More than 111m shares in OZ Minerals were sold today as investors gained another painful bout of cold feet, despite media speculation early today that the bankers owed $A1.3bn ($US936m) would extend the terms of their lifeline.

If they are patient, then they will have to abide by the Australian Government's intention of extending its review for at least 90 days.

Ever since China Minmetals Non-Ferrous Metals Co Ltd presented its $US1.8bn offer to take over OZ Metals, one of the world's biggest zinc and lead producers, the share price has found it difficult to match its offer that represented A82 cents/share.
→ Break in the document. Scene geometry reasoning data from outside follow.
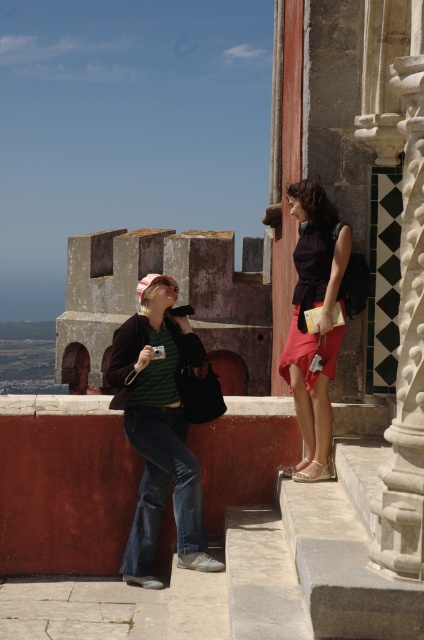
Looking at this image, does green striped shirt at center come in front of matte black top at center?

Yes, green striped shirt at center is in front of matte black top at center.

Who is more forward, (198, 467) or (303, 275)?

Point (198, 467) is in front.

Between point (161, 403) and point (295, 372), which one is positioned in front?

Point (161, 403)

Where is `green striped shirt at center`? The height and width of the screenshot is (640, 424). green striped shirt at center is located at coordinates (159, 428).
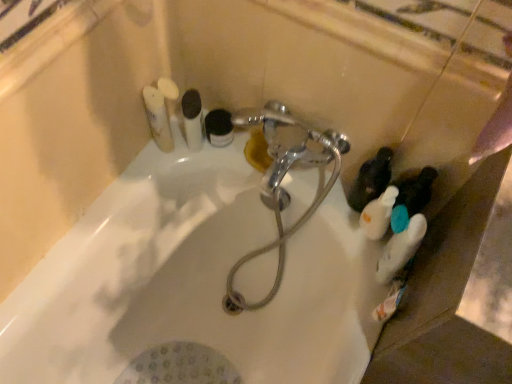
This screenshot has height=384, width=512. Find the location of `free point to the right of white glossy tube at upper center, the fourth toiletry from the right`. free point to the right of white glossy tube at upper center, the fourth toiletry from the right is located at coordinates (253, 161).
Today the price dipped A5.5c to close at 53.5c.

What spooked investors was Monday's announcement by OZ Minerals that Australia's Foreign Investment Review Board (FIRB) extended its assessment time for the takeover to June 22, well past the deadline OZ Minerals directors and Minmetals had sought.

The Federal Trade Minister Simon Crean reportedly said today that the extension of the FIRB probe showed more time was needed to weigh the full impact of the proposal. That comment was translated by some business observers that Canberra was sweating under the weight of several control and takeover bids, mainly by Chinese companies - including Chinalco's bid for Rio Tinto Ltd - and did not want to be seen as moving too quickly, something Canberra is not noted for anyway.